I know if you are under the age of 40 you won’t have a clue, but those cartoon characters boiled music down to the only thing you need to know. Is it cool or does it suck.

I often smile to myself and think: wouldn’t it be ace if I wrote two word reviews like, oh I don’t know: “Sucks, massively” for any Shinedown release (hey Brett, don’t think I’ve told you how bad you are for a week or two) or “this rules”, well, for this as it goes.

But no, rather I am going to go on for about 500 words more about all kinds of things, not least of which is this: I got myself exercised as to whether “Ariel Threat” was a concept record, because the opening “Blue Sunset” has a hook that goes “hedge every bet….live to forget”, but 50 odd minutes later “Coaster” strikes a totally different vibe: “don’t waste your days being afraid to die, try not to worry, try not to care, enjoy the coaster at this fair.”

Either way, whether it is or not “Ariel Threat” is a cracker of a record. “Be What You Want” chugs along, and you kinda think of the Foo Fighters at a push, then it happens (and it happens a lot), there’s a guitar solo that screams “80s arena rock, baby, who wants in?”

Well me as it happens – and to be frank, I’ve been a Senton Bombs fan for years – but here, on these 14 songs they seem to have dialled things up. Like its heavier, but its punkier, to that end “Another Way” is the most outright punk thing they’ve done.

At the same time, I am a child of the 80s, but largely my musical heart belongs to the 90s and the bands like The Almighty, The Wildhearts, Little Angels, The Backyard Babies or Three Colours Red and it just so happens that you can’t fail to hear that in work such as “Sleep Street”, which slams, but with a proper melody.
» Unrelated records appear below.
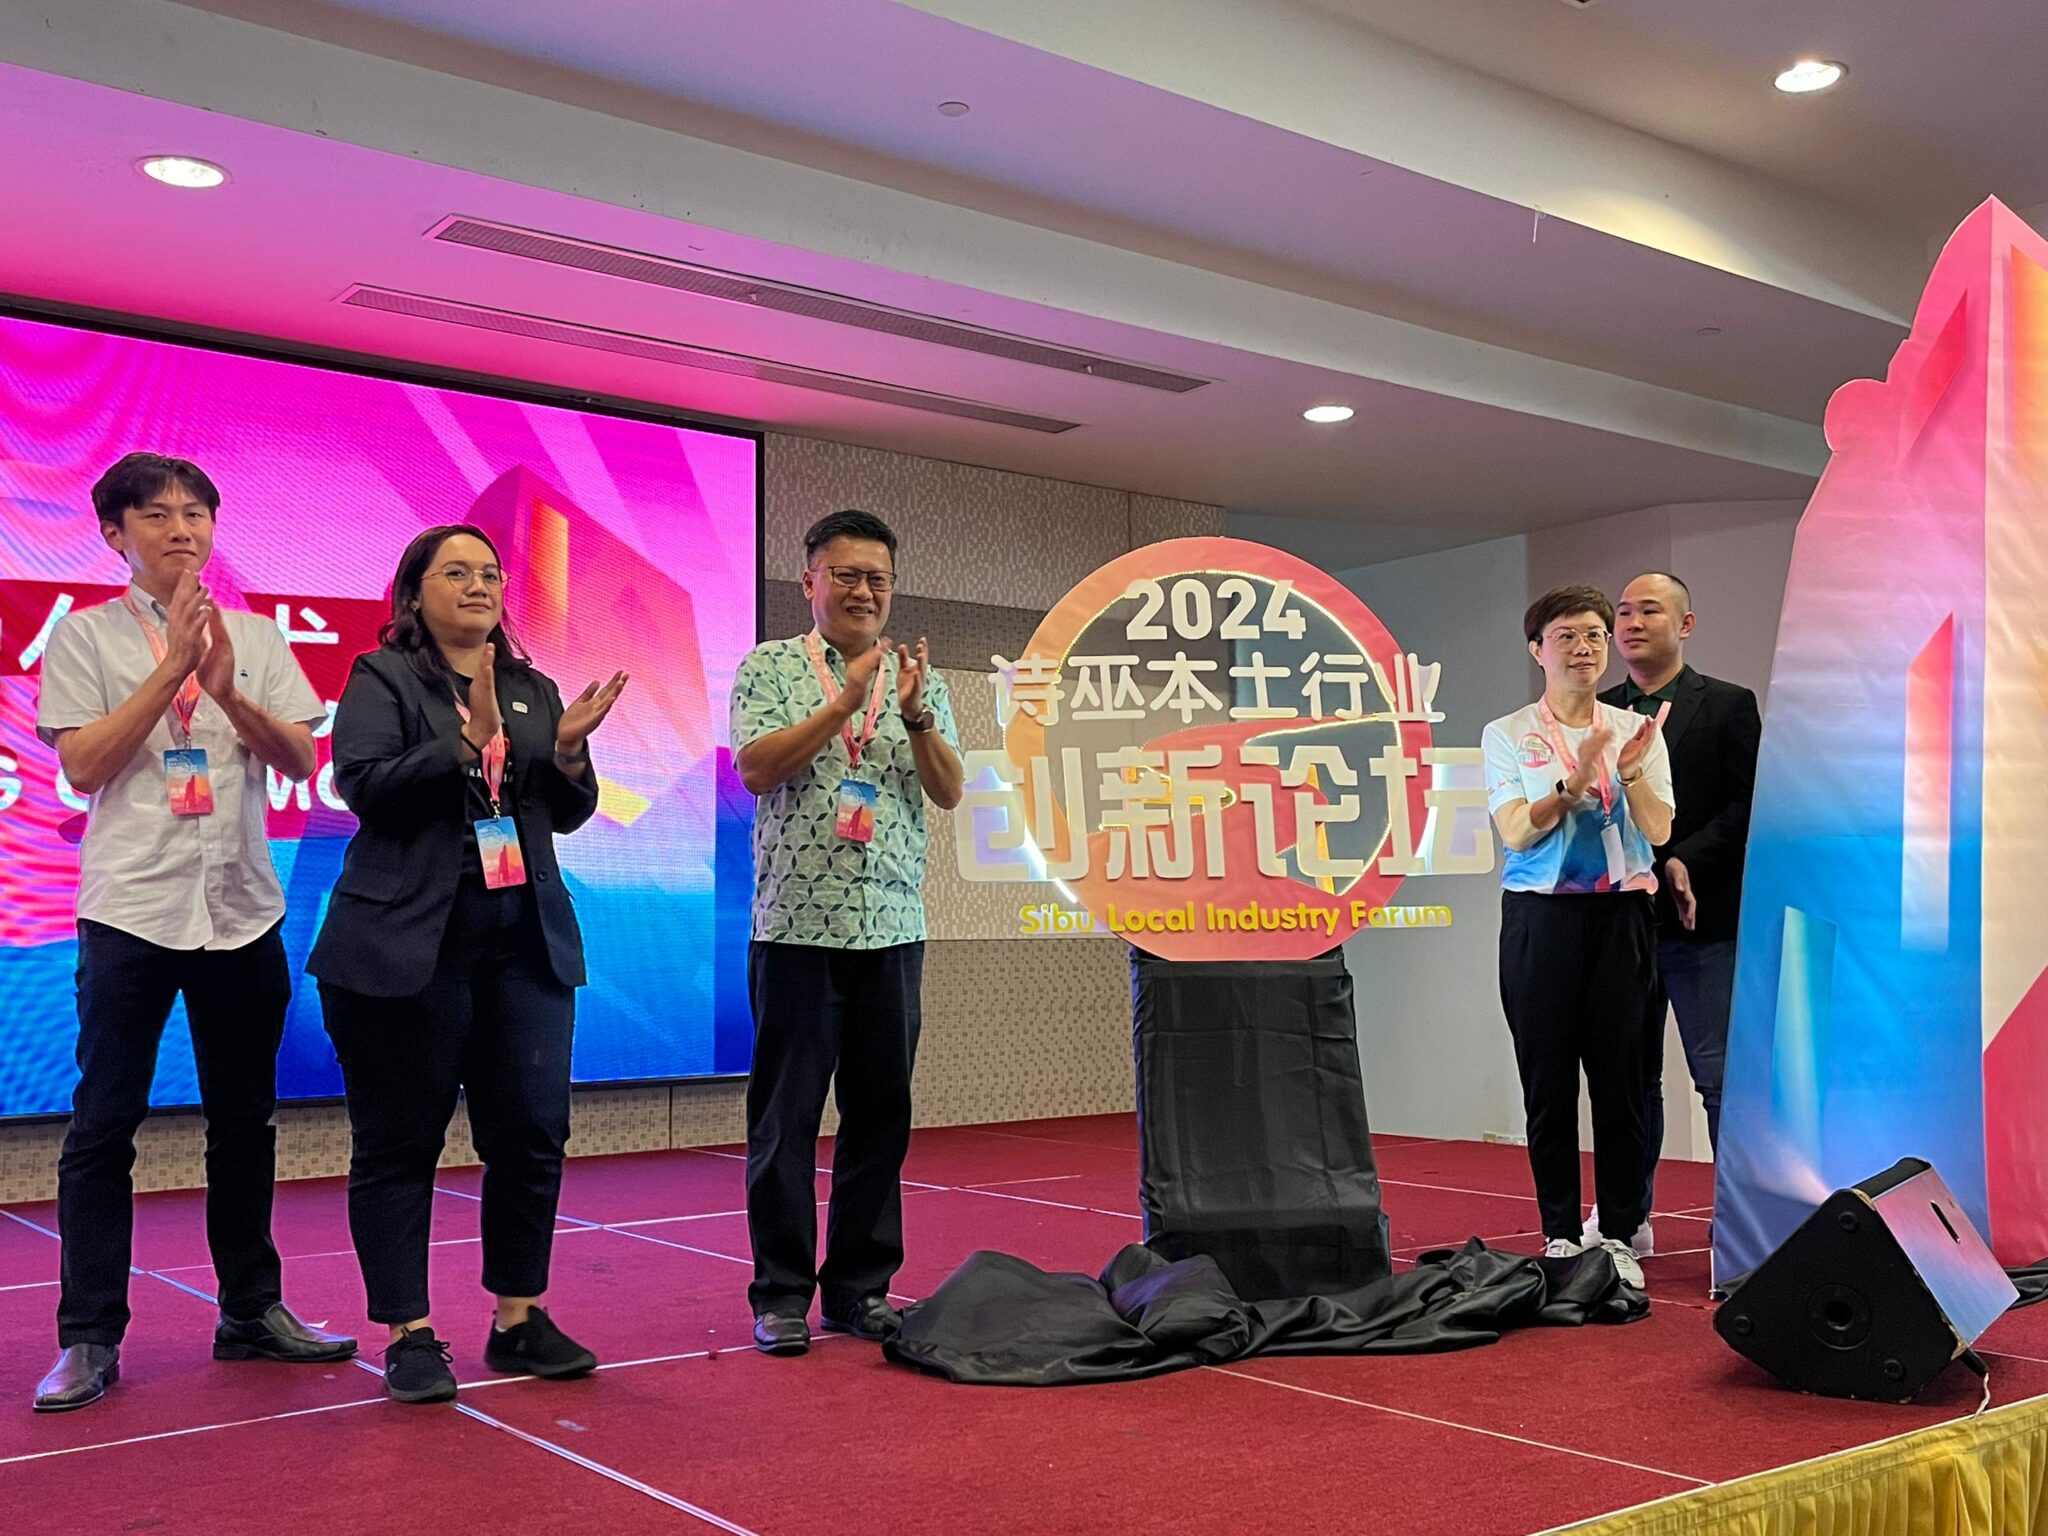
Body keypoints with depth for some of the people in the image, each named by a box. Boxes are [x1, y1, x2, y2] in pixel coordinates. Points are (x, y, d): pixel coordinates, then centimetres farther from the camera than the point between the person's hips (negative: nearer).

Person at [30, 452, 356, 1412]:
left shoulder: (257, 639, 10)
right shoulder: (86, 635, 2)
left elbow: (301, 760, 2)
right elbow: (82, 766, -8)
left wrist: (227, 689, -14)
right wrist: (173, 667, -13)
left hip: (242, 909, 3)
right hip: (131, 909, -3)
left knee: (245, 1119, 11)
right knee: (104, 1125, -2)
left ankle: (251, 1311, 22)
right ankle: (89, 1339, 6)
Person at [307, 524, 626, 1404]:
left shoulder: (533, 689, 16)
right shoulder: (382, 679, 2)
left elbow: (569, 814, 14)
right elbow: (362, 784, -13)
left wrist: (569, 750, -5)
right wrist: (467, 742, -21)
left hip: (526, 941, 5)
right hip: (405, 944, -4)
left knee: (533, 1132, 4)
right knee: (400, 1142, 2)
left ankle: (519, 1318, 17)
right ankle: (409, 1334, 12)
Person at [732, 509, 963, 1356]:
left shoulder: (917, 678, 12)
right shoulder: (769, 667, 3)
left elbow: (949, 792, 3)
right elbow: (756, 769, -11)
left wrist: (914, 714, -14)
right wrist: (845, 702, -18)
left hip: (892, 927, 4)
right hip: (795, 927, -3)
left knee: (881, 1112, 8)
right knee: (786, 1114, 1)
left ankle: (859, 1287, 18)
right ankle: (781, 1293, 11)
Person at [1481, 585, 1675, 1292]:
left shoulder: (1636, 729, 10)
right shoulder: (1508, 735, 4)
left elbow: (1658, 829, 1)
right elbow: (1516, 832, -6)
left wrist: (1630, 770, -15)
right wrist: (1576, 780, -18)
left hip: (1620, 914, 1)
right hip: (1540, 916, -1)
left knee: (1620, 1077, 1)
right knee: (1548, 1080, 2)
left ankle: (1619, 1235, 10)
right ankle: (1560, 1234, 12)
Looking at the photos on their website (pleasingly their social media is scant on info and Social Media should always be ignored, of course) the collective SB look to be roughly the same age as your humble scribe and thus might get the Beavis and Butthead reference, but “High School Low” will strike a chord with anyone who sung “Megadeth right before the test”.

There’s a thunderous 90s vibe to “Dwelling In The Past”, like some North West England version of Green Day, but just to prove they aren’t bound by anything but a love – and a skill for – rock n roll, listen to “Sin On My Mind” and tell me there’s not an indie flavour.

“Cheats Prosper” on the other hand is proper dirty sleaze. If there was a strip club run by the Hells Angels then this is playing, while “Rise Of The Underdog” has a rare energy, and maybe a passion: “one day all our dreams will be digital, same day all the world will be miserable”,  offers Joey Class (resist Mark Zuckerberg, says MV).

In amongst the punk flavoured rock n roll, like “Storm The Castle”, there’s a couple that sticks out as much as it stands it out. “English Dreams”, might be more Levellers than it is Senseless Things, but the way it takes down Tommy Robinson and his vile ilk is poetic.

“Satellite” gets “sounds like Honeycrack” bonus points, but the truth is while most here could have been on something I bought from the online record club I was in in the internet’s early days, there is a left turn, like the dark tone of “Lake”, which broods like The Mission.

“Ariel Threat” is a belter of a thing, one from a band that might be six albums in but is far too good to be a mere cult act.